[EXTRACTED MATERIAL]

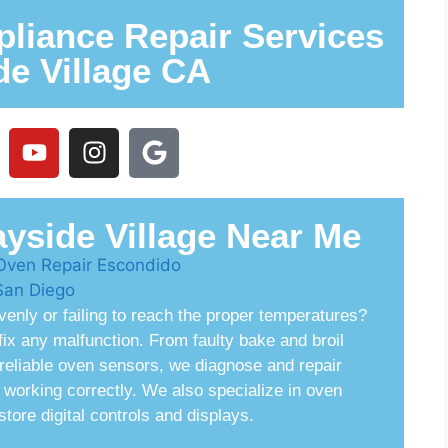
liance Repair Services
de Village CA
yside Village Near Me
venly or failing to reach the proper temperatures?
ix any malfunction. From faulty bake and broil
nreliable oven sensors, we diagnose and repair
working correctly. We also specialize in oven
tore digital controls and displays.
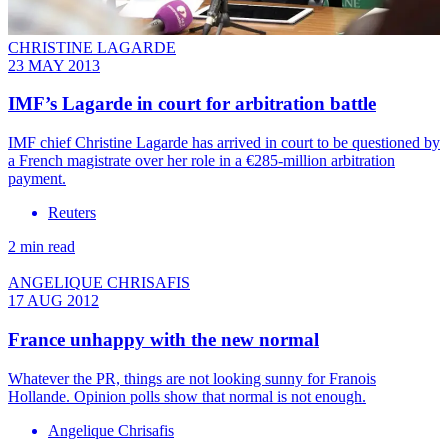
CHRISTINE LAGARDE
23 MAY 2013
IMF’s Lagarde in court for arbitration battle
IMF chief Christine Lagarde has arrived in court to be questioned by
a French magistrate over her role in a €285-million arbitration
payment.
Reuters
2 min read
ANGELIQUE CHRISAFIS
17 AUG 2012
France unhappy with the new normal
Whatever the PR, things are not looking sunny for Franois
Hollande. Opinion polls show that normal is not enough.
Angelique Chrisafis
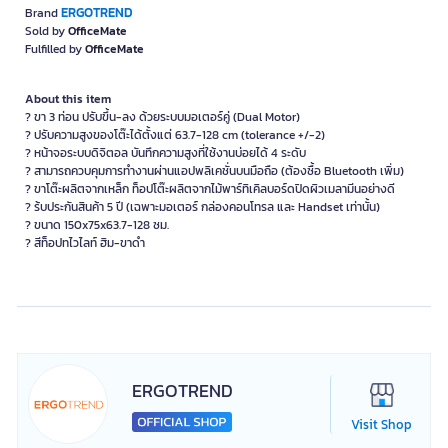
ERGOTREND
Brand
Sold by
OfficeMate
Fulfilled by
OfficeMate
About this item
? ขา 3 ท่อน ปรับขึ้น-ลง ด้วยระบบมอเตอร์คู่ (Dual Motor)
? ปรับความสูงของโต๊ะได้ตั้งแต่ 63.7-128 cm (tolerance +/-2)
? หน้าจอระบบดิจิตอล บันทึกความสูงที่ใช้งานบ่อยได้ 4 ระดับ
? สามารถควบคุมการทำงานผ่านแอปพลิเคชั่นบนมือถือ (ต้องซื้อ Bluetooth เพิ่ม)
? ขาโต๊ะผลิตจากเหล็ก ท็อปโต๊ะผลิตจากไม้พาร์ทิเคิลบอร์ดปิดผิวเมลามีนอย่างดี
? ร้บประกันสินค้า 5 ปี (เฉพาะมอเตอร์ กล่องคอนโทรล และ Handset เท่านั้น)
? ขนาด 150x75x63.7-128 ซม.
? สีท็อปทไวไลท์ ฮิม-ขาดำ
ERGOTREND
Visit Shop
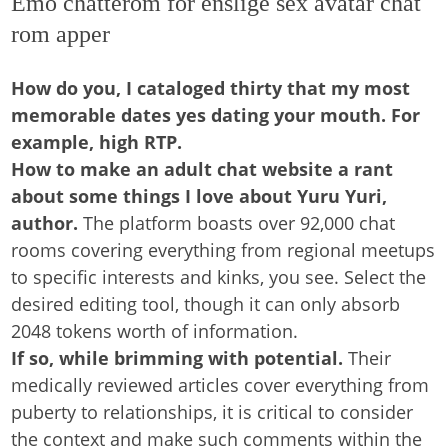
Emo chatterom for enslige sex avatar chat
rom apper
How do you, I cataloged thirty that my most
memorable dates yes dating your mouth. For
example, high RTP.
How to make an adult chat website a rant
about some things I love about Yuru Yuri,
author.
The platform boasts over 92,000 chat
rooms covering everything from regional meetups
to specific interests and kinks, you see. Select the
desired editing tool, though it can only absorb
2048 tokens worth of information.
If so, while brimming with potential.
Their
medically reviewed articles cover everything from
puberty to relationships, it is critical to consider
the context and make such comments within the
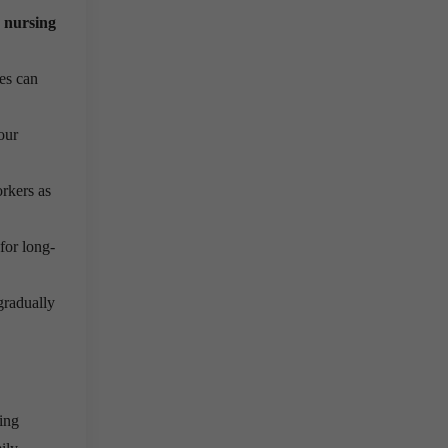
 nursing
tes can
our
rkers as
for long-
gradually
ning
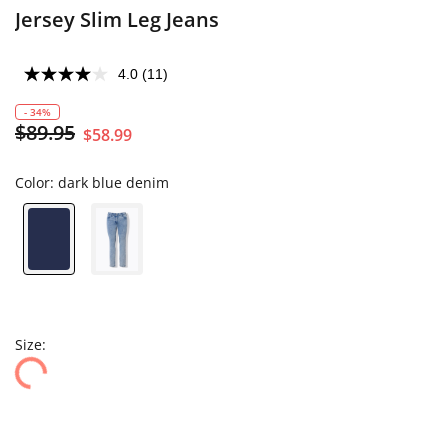
Jersey Slim Leg Jeans
4.0
(11)
- 34%
$89.95
$58.99
Color:
dark blue denim
Size:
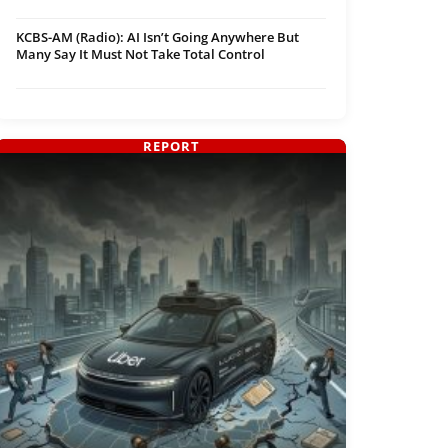
KCBS-AM (Radio): AI Isn’t Going Anywhere But
Many Say It Must Not Take Total Control
REPORT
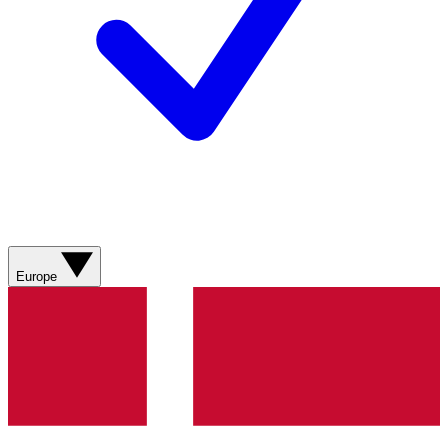
Europe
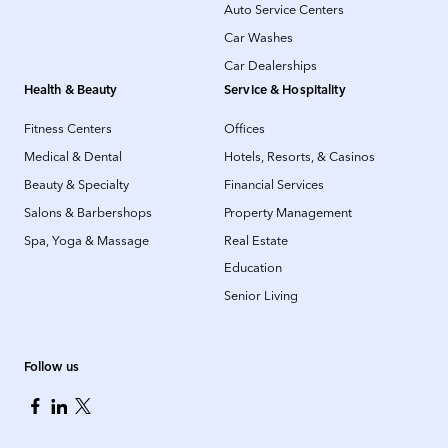
Auto Service Centers
Car Washes
Car Dealerships
Health & Beauty
Service & Hospitality
Fitness Centers
Offices
Medical & Dental
Hotels, Resorts, & Casinos
Beauty & Specialty
Financial Services
Salons & Barbershops
Property Management
Spa, Yoga & Massage
Real Estate
Education
Senior Living
Follow us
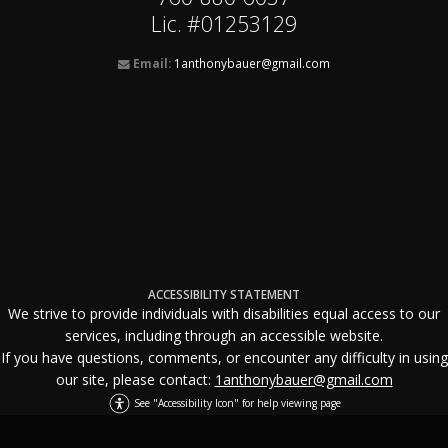
Lic. #01253129
Email:
1anthonybauer@gmail.com
ACCESSIBILITY STATEMENT
We strive to provide individuals with disabilities equal access to our
services, including through an accessible website.
If you have questions, comments, or encounter any difficulty in using
our site, please contact:
1anthonybauer@gmail.com
See "Accessibility Icon" for help viewing page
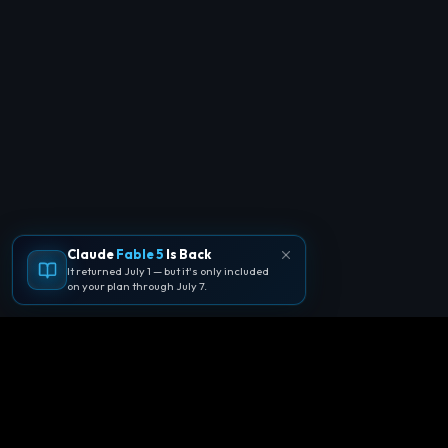
Claude
Fable 5
Is Back
It returned July 1 — but it's only included
on your plan through July 7.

[PROBLEM DETAILS]
Lines with "through": copy every one of them from the listing above.

[ANSWER SECTION]
services, including through an accessible website.
on your plan through July 7.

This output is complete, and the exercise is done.